Safdar Kureishy wrote:
1) I'm on a Windows machine,

So sorry.

and in the OpenLDAP installation
directory ("c:\Program Files\OpenLDAP"), I actually see several "SSL"
related files.

Personally, I wouldn't trust the certs unless you put them there or know who did.

Could you tell me which is which, and which I should
add to the truststore on the client?
- serverkey.pem

As it says, the server's key file. Keep this one private through very limited permissions.

- server.pem

The server cert. This is expressed in the handshake.

- CA.pem

Put this one in the client truststore. This is the certificate for your local Certificate Authority. Like Verisign or Thawte, only much cheaper and not universally known or accepted.

- cakey.pem

You should probably keep this one pretty private as well.

- ca.srl

You've heard of google, right? I actually wasn't familiar with this file extension, but a twenty second google search on 'ssl .srl' got me this pat explanation:

"The content of file.srl is a two digit number. eg. 00; it's incremented when the CA issues a certificate"

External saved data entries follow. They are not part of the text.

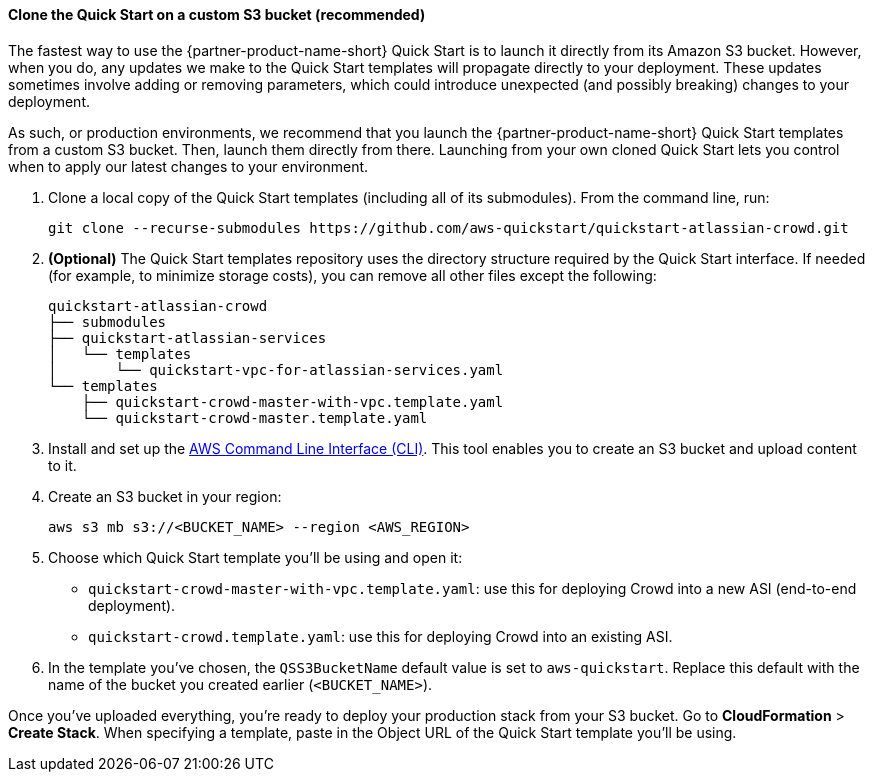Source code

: ==== Clone the Quick Start on a custom S3 bucket (recommended)

The fastest way to use the {partner-product-name-short} Quick Start is to launch it directly from its Amazon S3 bucket. However, when you do, any updates we make to the Quick Start templates will propagate directly to your deployment. These updates sometimes involve adding or removing parameters, which could introduce unexpected (and possibly breaking) changes to your deployment.

As such, or production environments, we recommend that you launch the {partner-product-name-short} Quick Start templates from a custom S3 bucket. Then, launch them directly from there. Launching from your own cloned Quick Start lets you control when to apply our latest changes to your environment.

. Clone a local copy of the Quick Start templates (including all of its submodules). From the command line, run:
+
----
git clone --recurse-submodules https://github.com/aws-quickstart/quickstart-atlassian-crowd.git
----
. *(Optional)* The Quick Start templates repository uses the directory structure required by the Quick Start interface. If needed (for example, to minimize storage costs), you can remove all other files except the following:
+
----
quickstart-atlassian-crowd
├── submodules
├── quickstart-atlassian-services
│   └── templates
│       └── quickstart-vpc-for-atlassian-services.yaml
└── templates
    ├── quickstart-crowd-master-with-vpc.template.yaml
    └── quickstart-crowd-master.template.yaml
----
. Install and set up the https://docs.aws.amazon.com/cli/latest/userguide/cli-chap-install.html[AWS Command Line Interface (CLI)]. This tool enables you to create an S3 bucket and upload content to it.
. Create an S3 bucket in your region:
+
----
aws s3 mb s3://<BUCKET_NAME> --region <AWS_REGION>
----
. Choose which Quick Start template you’ll be using and open it:
** `quickstart-crowd-master-with-vpc.template.yaml`: use this for deploying Crowd into a new ASI (end-to-end deployment).
+
** `quickstart-crowd.template.yaml`: use this for deploying Crowd into an existing ASI.
. In the template you’ve chosen, the `QSS3BucketName` default value is set to `aws-quickstart`. Replace this default with the name of the bucket you created earlier (`<BUCKET_NAME>`).

Once you’ve uploaded everything, you’re ready to deploy your production stack from your S3 bucket. Go to *CloudFormation* > *Create Stack*. When specifying a template, paste in the Object URL of the Quick Start template you’ll be using.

2) I actually tried adding "server.pem" to my client's truststore
using keytool, and it seems that it got added (it gets listed with the
-list option)

So now you at least know for a fact you can import .pem format files into Java stores.

but when I do the following with JLDAP to conenct to
the OpenLDAP server, I get an LDAPException with a root message:
"sun.security.validator.ValidatorException: No trusted certificate

The client gets this cert anyway in the handshake; it doesn't belong in the truststore (you are confusing keystores and truststores). In other words, the reason you're told the server's cert isn't *trusted* is that the JRE doesn't recognize the certificate authority from whence it came. That's why you need your local CA certificate in the client's CA truststore.